Meran - Falschauer Hof - WandAus der sommerlichen Hitze Merans führt uns unsere kulinarische Tour durch die Ferienregion Meraner Land ein ganze Stück hinein ins Gebirge, genauer ins Ultental. Ursprünglich hatten wir einen Besuch bei der Bio-Bäckerei Ultner Brot auf dem Plan gehabt, unser Gastgeber ist jedoch erkrankt, und so geht es – nachdem sich das Morgenprogramm ohnehin verzögert hat – ohne weiteren Stopp nach St. Gertraud, auf 1500 m Höhe, wo es noch angenehm frisch ist – zum Falschauerhof.

Der Falschauerhof ist ein typischer „Hofschank“, das heisst ein Bergbauernhof, der seine Türen für Wanderer und Hungrige öffnet, man sollte sich aber im Voraus anmelden. Dann wird hier von den Inhabern, Elisabeth und Sepp Gruber, in der alten Bauernküche leckere Südtiroler Hausmannskost zubereitet, und wenn man nett fragt, darf man auch gern in die Töpfe schauen und Elisabeth bei der Arbeit zusehen und ein Schwätzchen mit ihr halten.

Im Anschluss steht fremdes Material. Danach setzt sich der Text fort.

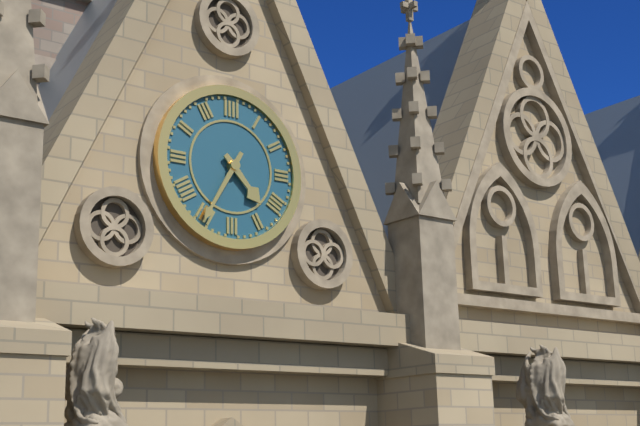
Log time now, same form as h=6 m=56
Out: h=4 m=35
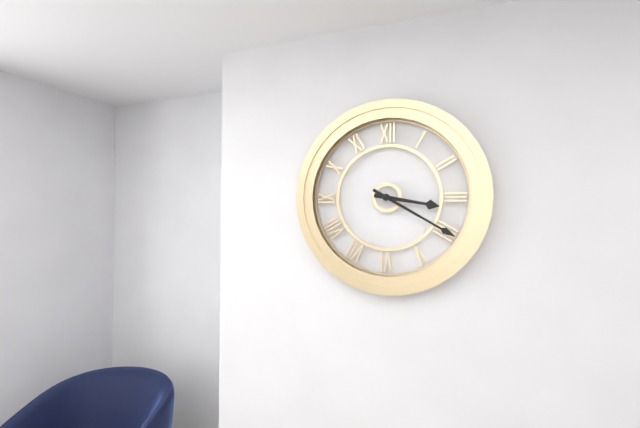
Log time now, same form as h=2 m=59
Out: h=3 m=20
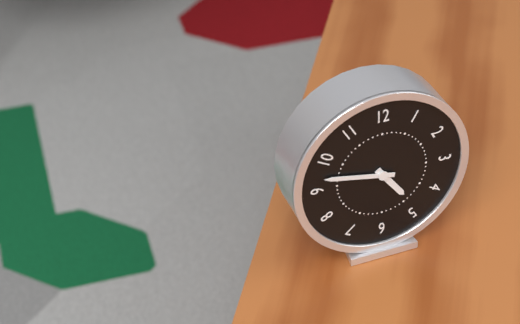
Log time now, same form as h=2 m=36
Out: h=4 m=47
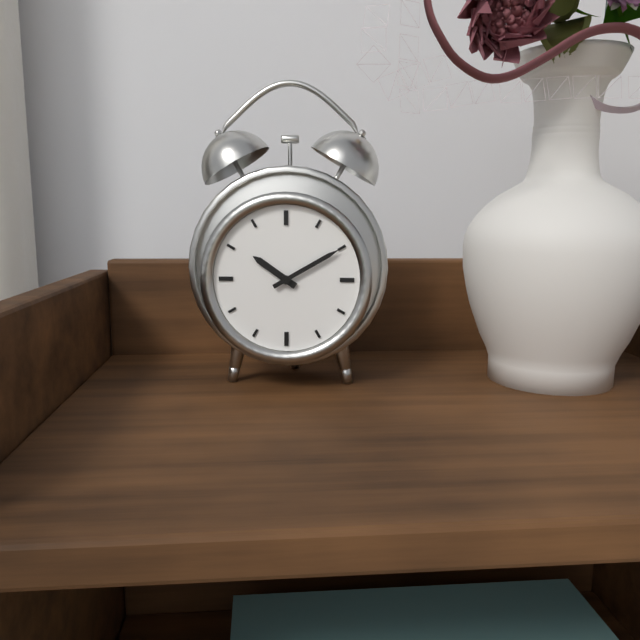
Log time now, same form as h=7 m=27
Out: h=10 m=10
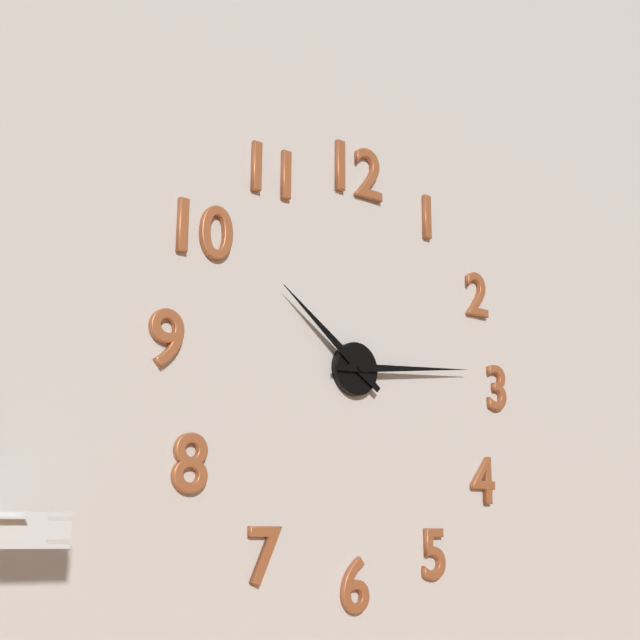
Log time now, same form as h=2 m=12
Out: h=10 m=14
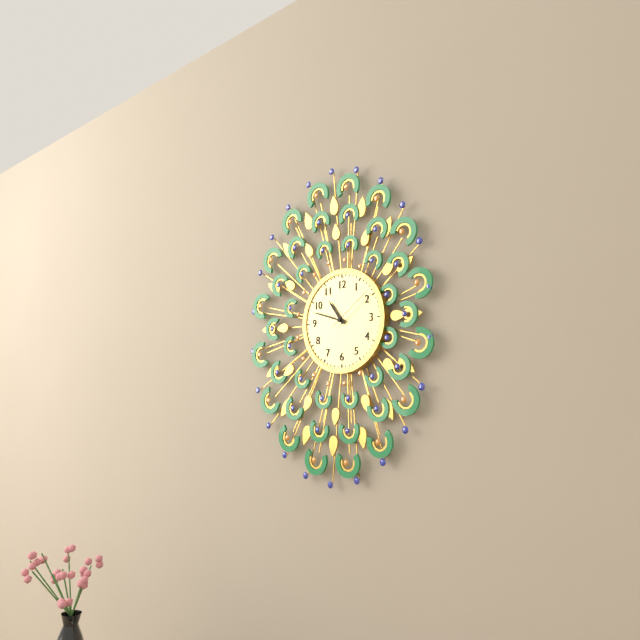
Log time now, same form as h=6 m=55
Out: h=10 m=48
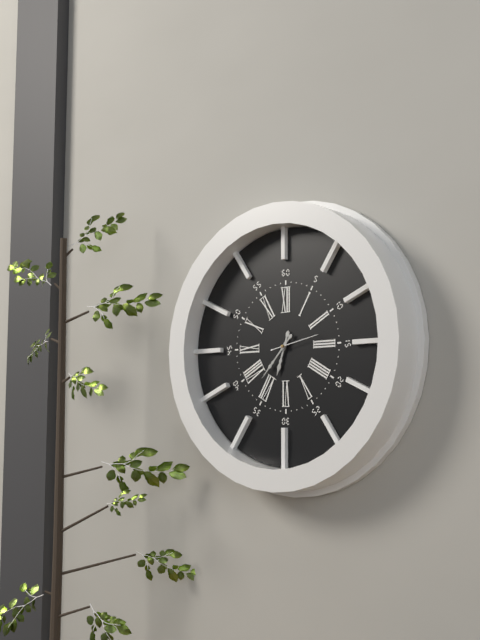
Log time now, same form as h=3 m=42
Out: h=6 m=37
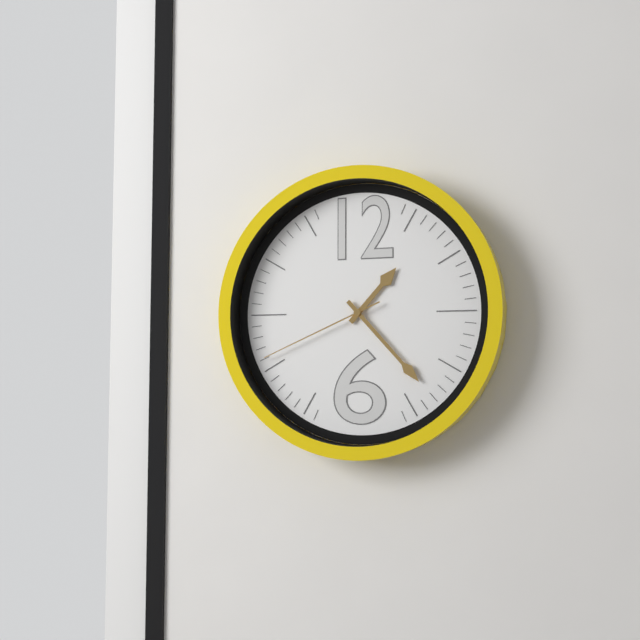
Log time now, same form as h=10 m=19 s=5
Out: h=1 m=23 s=41
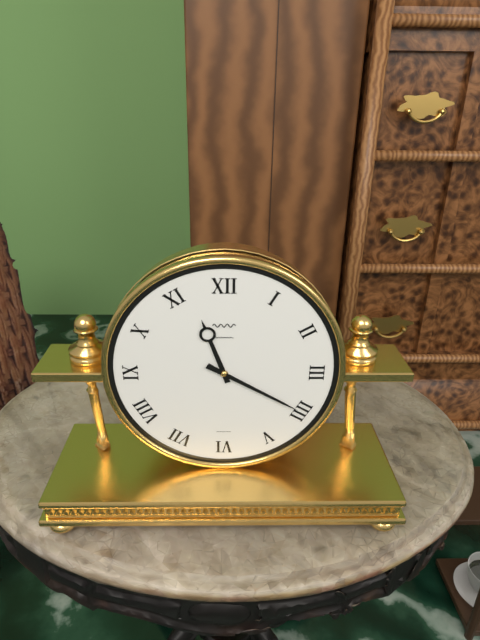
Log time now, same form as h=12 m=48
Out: h=11 m=20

Barbara, die die Tour für uns organisiert hat, erzählt, dass sie vor einiger Zeit mit Besuchern zu einem Knödelkochkurs am Vormittag hier war – das hätte mir sicher auch viel Spaß gemacht, und ich denke darüber nach, wie cool es doch wäre, nochmal ein Foodbloggertreffen hier abzuhalten…

Meran - Falschauer Hof - Nebengebaeude

Meran - Falschauer Hof Hofschank

Unter der Marke „Roter Hahn“ vereint der Südtiroler Bauernbund 1.600 authentisch geführte Höfe in allen Teilen des Landes.

Mit den Produktlinien „Urlaub auf dem Bauernhof“ (mit gleichnamigem Katalog), „Bäuerliche Schankbetriebe“ (Broschüre „Bäuerlicher Feinschmecker“) und „Qualitätsprodukte vom Bauern“ (Broschüre „DelikatESSEN vom Bauern“) weisen die Südtiroler den Weg für den Reisetrend der Zukunft:

„Roter Hahn“ steht für Qualität und unverfälschtes Reise-Erlebnis. Urlaub auf dem Bauernhof in Südtirol – Brauchtum, Natur und Leben hautnah.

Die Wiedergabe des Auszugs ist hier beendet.